«Я считал своим долгом смотреть за тем, чтобы режим проводился. Мои объяснения с Н. Кон. подтвердили, что ничего, кроме пустых недоразумений, не было тут да и не могло быть». Впрочем, резюмировал генсек, если для сохранения отношений необходимо взять назад какие-то якобы обидные выражения, «я их могу взять назад, отказываясь, однако, понять, в чем тут дело, где моя «вина» и чего, собственно, от меня хотят».
На очередном форуме партии (на котором так и осталось неосуществленным намерение Ленина, как уверяла Крупская, разгромить Сталина политически), кавказец выступал с организационным отчетом и тезисами «Национальные моменты в партийном и государственном строительстве», одобренными ЦК. Они вызвали изрядные многодневные споры на секции съезда по национальному вопросу.
Тем не менее, позиция Сталина, спокойно и взвешенно приводившего свои аргументы возобладала. В частности, он несколько утрированно и категорично объявил об определенном столкновении наций и народностей. Однако «из-за того, что одна культура выше другой, нельзя принижать значение местной культуры, наоборот, ее надо развивать и поднимать». Относительно меньших народов Сталин веско заявил: «научно национальными меньшинствами признаются такие группы, которые не имеют своей территории», которые вкраплены в другие территории. «Если вы думаете сюда причислить узбеков, ошибаетесь, у них есть своя территория.
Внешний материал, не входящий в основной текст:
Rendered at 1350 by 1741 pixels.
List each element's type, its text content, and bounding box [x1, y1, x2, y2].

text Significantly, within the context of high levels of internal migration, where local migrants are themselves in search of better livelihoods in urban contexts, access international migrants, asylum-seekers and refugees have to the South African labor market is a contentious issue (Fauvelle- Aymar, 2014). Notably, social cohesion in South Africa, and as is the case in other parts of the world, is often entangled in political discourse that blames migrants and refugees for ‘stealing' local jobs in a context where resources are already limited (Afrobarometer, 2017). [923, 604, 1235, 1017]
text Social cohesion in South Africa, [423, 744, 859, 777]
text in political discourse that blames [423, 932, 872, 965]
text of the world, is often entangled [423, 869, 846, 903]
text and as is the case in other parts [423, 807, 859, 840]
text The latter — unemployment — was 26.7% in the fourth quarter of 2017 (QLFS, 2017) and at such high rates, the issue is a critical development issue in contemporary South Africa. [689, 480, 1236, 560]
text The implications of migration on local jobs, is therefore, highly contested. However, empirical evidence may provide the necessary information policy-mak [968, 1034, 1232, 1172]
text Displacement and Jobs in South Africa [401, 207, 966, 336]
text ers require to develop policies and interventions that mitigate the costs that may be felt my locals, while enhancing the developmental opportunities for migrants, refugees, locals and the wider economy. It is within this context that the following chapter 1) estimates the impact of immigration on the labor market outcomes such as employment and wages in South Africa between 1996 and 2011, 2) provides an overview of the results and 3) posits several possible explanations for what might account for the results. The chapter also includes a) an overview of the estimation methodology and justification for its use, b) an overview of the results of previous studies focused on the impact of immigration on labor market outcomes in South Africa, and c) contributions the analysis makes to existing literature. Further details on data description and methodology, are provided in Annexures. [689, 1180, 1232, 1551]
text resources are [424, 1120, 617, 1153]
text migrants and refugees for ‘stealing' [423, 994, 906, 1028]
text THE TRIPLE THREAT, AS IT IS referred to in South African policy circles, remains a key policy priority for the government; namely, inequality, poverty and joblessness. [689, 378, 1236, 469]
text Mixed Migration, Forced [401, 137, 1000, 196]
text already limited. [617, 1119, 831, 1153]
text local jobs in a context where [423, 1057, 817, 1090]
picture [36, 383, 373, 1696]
Если вы думаете причислить сюда киргизов (генсек имел в виду преимущественно казахов), ошибаетесь, у них есть своя территория. Надо иначе формулировать…»
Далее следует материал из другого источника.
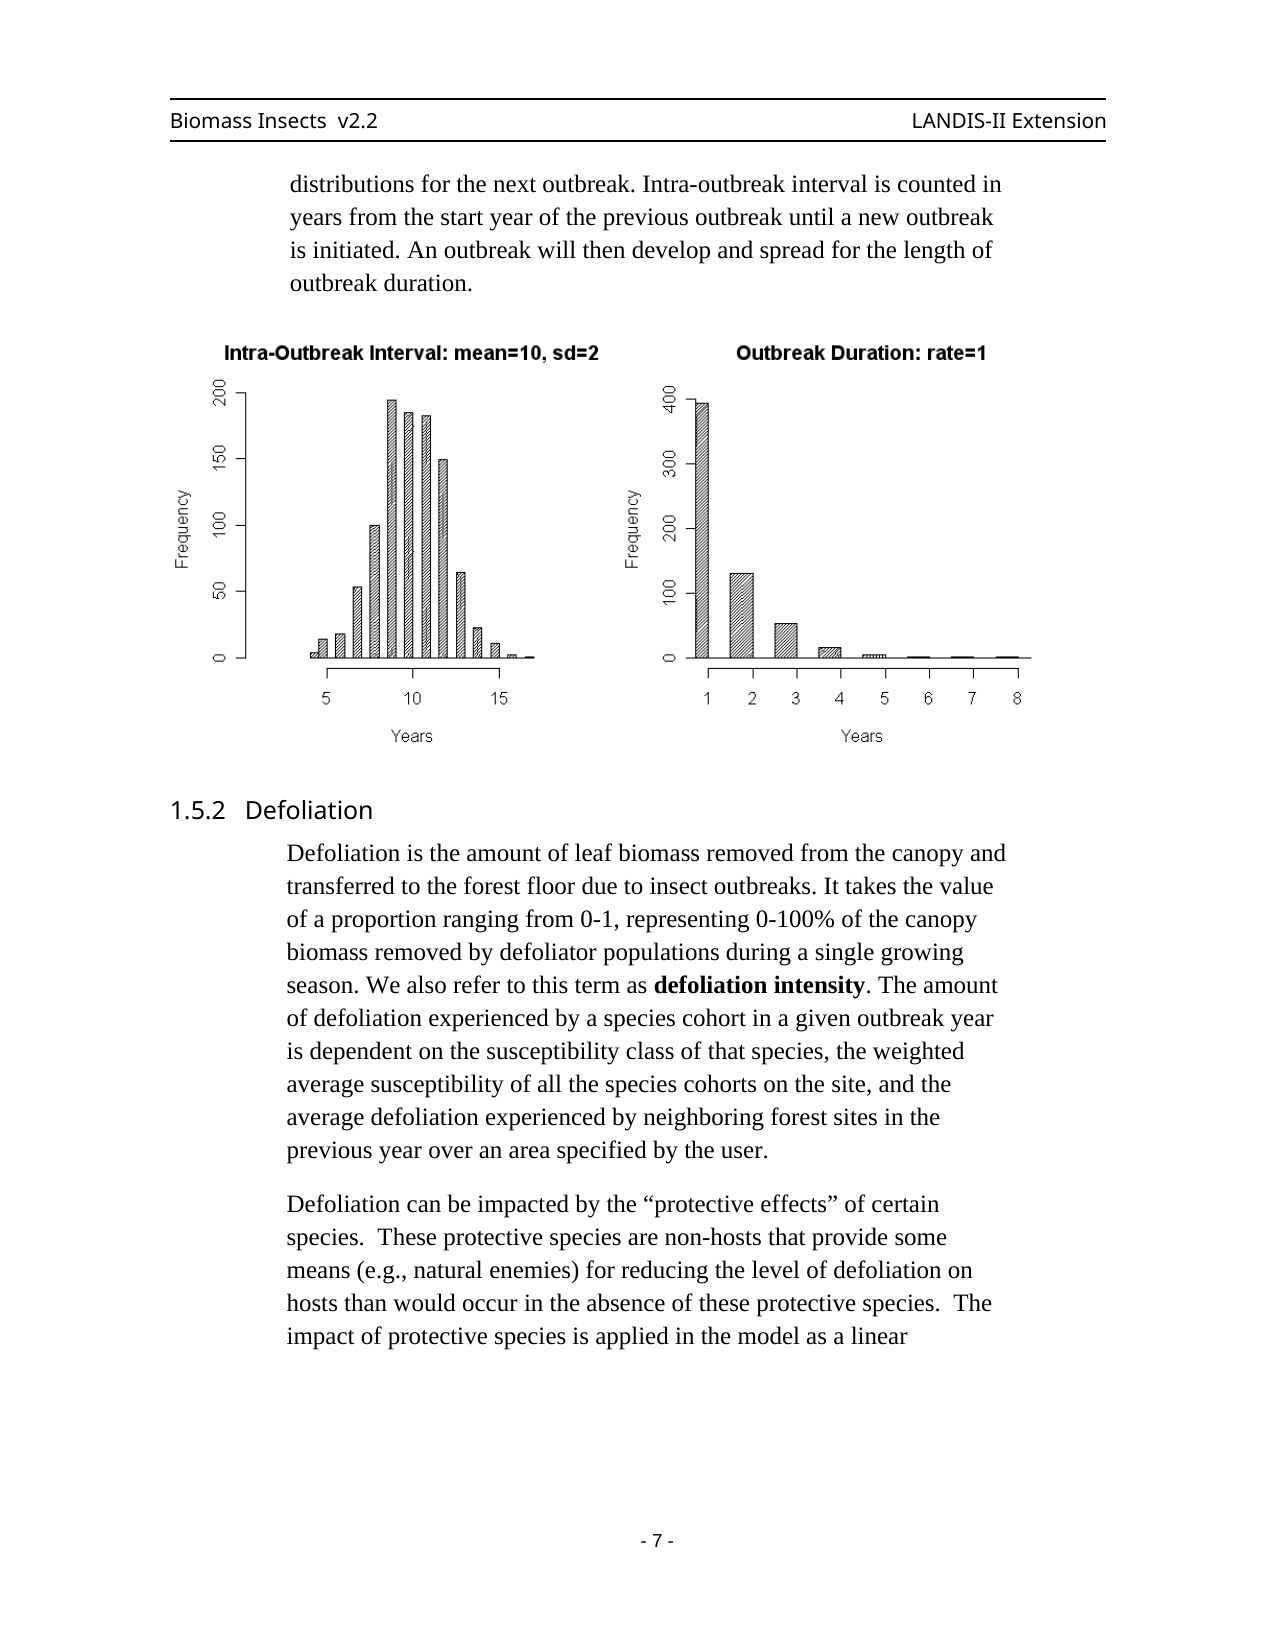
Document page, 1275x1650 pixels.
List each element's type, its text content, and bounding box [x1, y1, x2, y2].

text Defoliation is the amount of leaf biomass removed from the canopy and transferred to the forest floor due to insect outbreaks. It takes the value of a proportion ranging from 0-1, representing 0-100% of the canopy biomass removed by defoliator populations during a single growing season. We also refer to this term as defoliation intensity. The amount of defoliation experienced by a species cohort in a given outbreak year is dependent on the susceptibility class of that species, the weighted average susceptibility of all the species cohorts on the site, and the average defoliation experienced by neighboring forest sites in the previous year over an area specified by the user. [286, 838, 1007, 1164]
picture [169, 314, 1070, 764]
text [286, 1189, 1007, 1350]
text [289, 169, 1007, 297]
subtitle Defoliation [169, 793, 1106, 827]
Наступило лето, и большинство высокопоставленных цэкистов уехало на юг отдыхать и лечиться, оставив Сталина буквально разгребать авгиевы конюшни текущих дел. Одновременно, предъявляя ему претензии за проявление как будто бы своеволия при решении самых пустяковых вопросов. На что потерявший терпение, в конце концов, Сталин несколько меланхолично приписал в одном из писем Бухарину и Зиновьеву. «P.S. Счастливые вы, однако, люди: имеете возможность измышлять на досуге всякие небылицы, обсуждать их и пр., а я тут тяну здесь лямку, как цепная собака, изнывая, причем я же оказываюсь «виноватым». Этак можно извести хоть кого. С жиру беситесь вы, друзья мои».
Полная недееспособность Ленина увеличила раздоры среди руководителей государства. Троцкий и другие вновь и вновь возвращаются к совершенно иллюзорным перспективам экспорта революции.
Кризисная ситуация в Германии летом 1923 года превратно истолковывалась как исключительно предреволюционная. Разрабатывался даже план мобилизации частей Красной Армии, если будет необходимость, для оказания военной помощи как будто восстававшему германскому пролетариату. Более чем подавляющее большинство из числа высшего руководства вместо решения насущнейших проблем страны озабочено, в первую очередь, личными амбициями и выступлением с малоконструктивными инициативами.
По приезду из Кисловодска Троцкий незамедлительно выступил с шумными демаршами. Скандал разразился на первом же пленуме ЦК партии. Протестуя против расширения состава РВСР за счет членов ЦК (в том числе Сталина), Троцкий демонстративно покинул зал заседания. За ним следом была послана целая делегация, однако смутьян проигнорировал уговорщиков и не вернулся на пленум. После чего настрочил членам ЦК и ЦКК длинную петицию с претензиями спекулятивного содержания.
Подчиненные следуют примеру своих вождей, невзирая на строгие запреты о недопустимости применения методов фракционной борьбы. 46 далеко не рядовых партийцев направляют в Политбюро ЦК письмо, ставшее программой оппозиции. Подпись Троцкого отсутствует, но вдохновителем так называемой платформы 46-ти был именно последний. Поднялся изрядный переполох, вынудивший большинство членов Политбюро прибегнуть к контрмерам.
Троцкий официально был признан «центром, вокруг которого собираются все противники основных кадров партии». Тут уж пошла «писать и гулять губерния» в полную мощь.
А Президиум ЦКК счел необходимым созвать в кратчайший срок объединенный пленум, «на котором должны быть поставлены возбужденные Троцким вопросы». На пленуме виднейшие члены партии и представители 10-ти крупнейших парторганизаций практически единодушно осудили Троцкого и его сторонников. Но последние отнюдь не успокоились. И вновь среди партийных функционеров разгорелась жаркая дискуссия, в которой Сталин не остался в стороне.